“Keşke bir daha dünyaya gelsem” der misiniz?..
“Ah bir daha genç olsam!..”
“Reenkarnasyon” (defalarca dünyaya gelme teorisi) denilen saçmalık, sanırım insanın bu tür pişmanlıklarından doğdu.
En iyi ikram-ı İlâhi olan hayatı doğru düzgün yaşayamamamın sonu işte böylesi pişmanlıklardır.
Sonunda hayat hasrete dönüşür ve yakınmalar başlar:
“Keşke bir fırsatım daha, bir şansım daha olsa!..”
Mevcut fırsatları değerlendirmeyenler, kaçan fırsatlara yana yana ölürmüş!
Hâlâ yaşıyorsanız, yakınmaya hiç gerek yok; çünkü her an yeni bir fırsattır!

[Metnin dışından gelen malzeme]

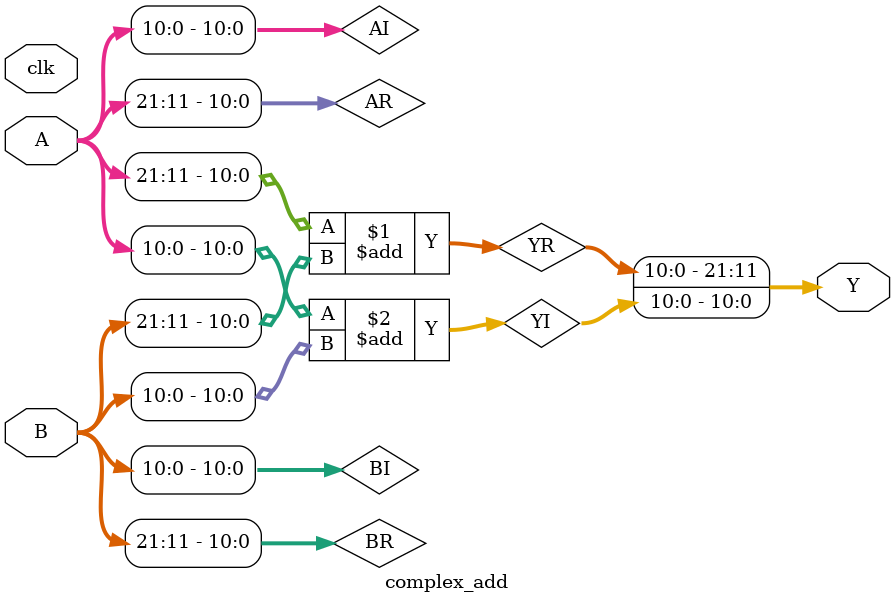
<source format=v>
module complex_add(
                   input         clk,
                   input [21:0]  A,
                   input [21:0]  B,
                   output [21:0] Y
                   );
   
   wire signed [10:0]            AR, AI, BR, BI;
   // reg signed [10:0]             YR, YI;
   wire signed [10:0]             YR, YI;
   
   assign {AR, AI} = A;
   assign {BR, BI} = B;
   
   assign YR = AR + BR;
   assign YI = AI + BI;

   assign Y = {YR, YI};
   
   always@(posedge clk) begin
      // YR <= AR + BR;
      // YI <= AI + BI;
   end
   
endmodule // complex_add

</source>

Güneş her sabah “yeni bir şans” olarak doğar...
Bahar “yeni bir fırsat” olarak gelir...
Güller, çiçekler, böcekler fırsat içinde fırsat, şans içinde şanstır.
Unutmayın: Yaşayamadığınız her gün, yarınlarda hasret soluğu olur ve “Keşke bir fırsatım daha olsa” yakınmasına dönüşür.
•
Gecenin sabahında uyandığınızda size Yaratıcı Kudret tarafından büyük bir fırsat daha verildiğini düşünün...

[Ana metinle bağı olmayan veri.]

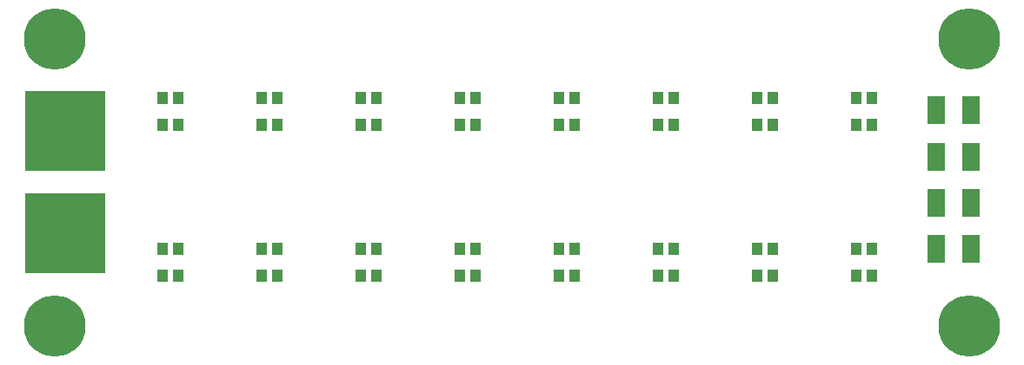
<source format=gts>
G04*
G04 #@! TF.GenerationSoftware,Altium Limited,Altium Designer,19.0.15 (446)*
G04*
G04 Layer_Color=8388736*
%FSLAX25Y25*%
%MOIN*%
G70*
G01*
G75*
%ADD14R,0.03937X0.05118*%
%ADD15R,0.03950X0.05131*%
%ADD16R,0.06800X0.10800*%
%ADD17C,0.23622*%
%ADD18R,0.30800X0.30800*%
D14*
X247047Y34882D02*
D03*
X252953Y45118D02*
D03*
X328953Y103118D02*
D03*
X323047Y92882D02*
D03*
X290953Y103118D02*
D03*
X285047Y92882D02*
D03*
X57047D02*
D03*
X62953Y103118D02*
D03*
X95047Y92882D02*
D03*
X100953Y103118D02*
D03*
X252953D02*
D03*
X247047Y92882D02*
D03*
X214953Y103118D02*
D03*
X209047Y92882D02*
D03*
X176953Y103118D02*
D03*
X171047Y92882D02*
D03*
X138953Y103118D02*
D03*
X133047Y92882D02*
D03*
X328953Y45118D02*
D03*
X323047Y34882D02*
D03*
X290953Y45118D02*
D03*
X285047Y34882D02*
D03*
X57047D02*
D03*
X62953Y45118D02*
D03*
X95047Y34882D02*
D03*
X100953Y45118D02*
D03*
X214953D02*
D03*
X209047Y34882D02*
D03*
X176953Y45118D02*
D03*
X171047Y34882D02*
D03*
X138953Y45118D02*
D03*
X133047Y34882D02*
D03*
D15*
X247047Y45118D02*
D03*
X252953Y34882D02*
D03*
X328953Y92882D02*
D03*
X323047Y103118D02*
D03*
X290953Y92882D02*
D03*
X285047Y103118D02*
D03*
X57047D02*
D03*
X62953Y92882D02*
D03*
X95047Y103118D02*
D03*
X100953Y92882D02*
D03*
X252953D02*
D03*
X247047Y103118D02*
D03*
X214953Y92882D02*
D03*
X209047Y103118D02*
D03*
X176953Y92882D02*
D03*
X171047Y103118D02*
D03*
X138953Y92882D02*
D03*
X133047Y103118D02*
D03*
X328953Y34882D02*
D03*
X323047Y45118D02*
D03*
X290953Y34882D02*
D03*
X285047Y45118D02*
D03*
X57047D02*
D03*
X62953Y34882D02*
D03*
X95047Y45118D02*
D03*
X100953Y34882D02*
D03*
X214953D02*
D03*
X209047Y45118D02*
D03*
X176953Y34882D02*
D03*
X171047Y45118D02*
D03*
X138953Y34882D02*
D03*
X133047Y45118D02*
D03*
D16*
X353486Y45276D02*
D03*
X366986D02*
D03*
Y62992D02*
D03*
X353486D02*
D03*
X366986Y80709D02*
D03*
X353486D02*
D03*
X366986Y98425D02*
D03*
X353486D02*
D03*
D17*
X366142Y15748D02*
D03*
Y125984D02*
D03*
X15748D02*
D03*
Y15748D02*
D03*
D18*
X19685Y51181D02*
D03*
Y90551D02*
D03*
M02*

</source>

Öyle ya; binlerce kişinin öldüğü bir gecenin sabahında uyanamayabilirdiniz...
Uyandığınıza göre, size bir şans daha verildi demektir.
Bakalım bu şansı nasıl değerlendireceksiniz?
•
Bir tarihte oğlum eve gelmedi...
Hiçbir haber alamadım...
En kötü ihtimaller kafamda belirmeye başladı...

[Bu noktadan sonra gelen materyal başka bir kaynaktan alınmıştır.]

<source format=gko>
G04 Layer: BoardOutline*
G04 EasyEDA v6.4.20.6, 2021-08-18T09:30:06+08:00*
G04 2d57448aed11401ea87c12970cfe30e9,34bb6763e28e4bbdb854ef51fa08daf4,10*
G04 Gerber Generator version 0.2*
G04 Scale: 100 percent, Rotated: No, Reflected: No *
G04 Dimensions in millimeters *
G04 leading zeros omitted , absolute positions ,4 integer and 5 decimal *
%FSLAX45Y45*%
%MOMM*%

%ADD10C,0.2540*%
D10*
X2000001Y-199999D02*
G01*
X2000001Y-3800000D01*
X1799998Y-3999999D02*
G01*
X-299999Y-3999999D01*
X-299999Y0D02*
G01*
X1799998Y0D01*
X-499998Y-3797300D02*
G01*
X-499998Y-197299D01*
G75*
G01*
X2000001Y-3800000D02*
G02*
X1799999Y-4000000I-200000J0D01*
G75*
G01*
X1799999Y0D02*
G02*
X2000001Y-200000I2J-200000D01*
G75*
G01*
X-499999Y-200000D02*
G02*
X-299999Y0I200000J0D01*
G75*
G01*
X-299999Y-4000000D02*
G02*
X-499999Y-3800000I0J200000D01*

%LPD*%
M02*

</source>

Arkadaşlarına sordum, hastaneleri, karakolları taradım, hiçbir yerde yoktu.
Birden onu çok özlediğimi hissettim. Müthiş bir sarılma duygusu yüreğimi kavurmaya başladı...
Ne çare ki yanımda değildi. Sarılamazdım...
Ellerim böğrümde kaldı...
Oysa yıllar yılı yanımda, yanı başımda yaşamıştı oğlum. Hiç bu kadar sarılmak istememiştim. Bu derece derinden de hiç sarılmamıştım.
Derken, hasretim endişeye dönüştü: Acaba başına ne gelmiş olabilirdi?
Bir taraftan başına gelebilecek ihtimalleri değerlendiriyor, bir taraftan da oğlumu ufak-tefek hatalarından dolayı kırdığım, üzdüğüm için pişmanlık duyuyordum.
Çıkıp gelse bir daha asla üzmeyecektim...
Kırmayacak, incitmeyecektim...
Sonuçta o benim oğlumdu ve onu çok seviyordum.
Fakat bunu ona çok seyrek söylemiştim.
“Keşke şimdi yanımda olsaydı” diye düşündüm, “sarılır ve onu çok sevdiğimi söylerdim.”
Ufak tefek hatalarını tebessümle karşılardım...
Yüreğini kırıp dökmemeye daha çok özen gösterirdim...
•
Nihayet oğlum çıka geldi...
Ve dostlar, maalesef hiçbir şey değişmedi.
Her şey, “eski hamam eski tas” deyişinde olduğu gibi kaldı!
Çünkü kendi yaşadıklarımızdan bile ders almayı bilmiyoruz.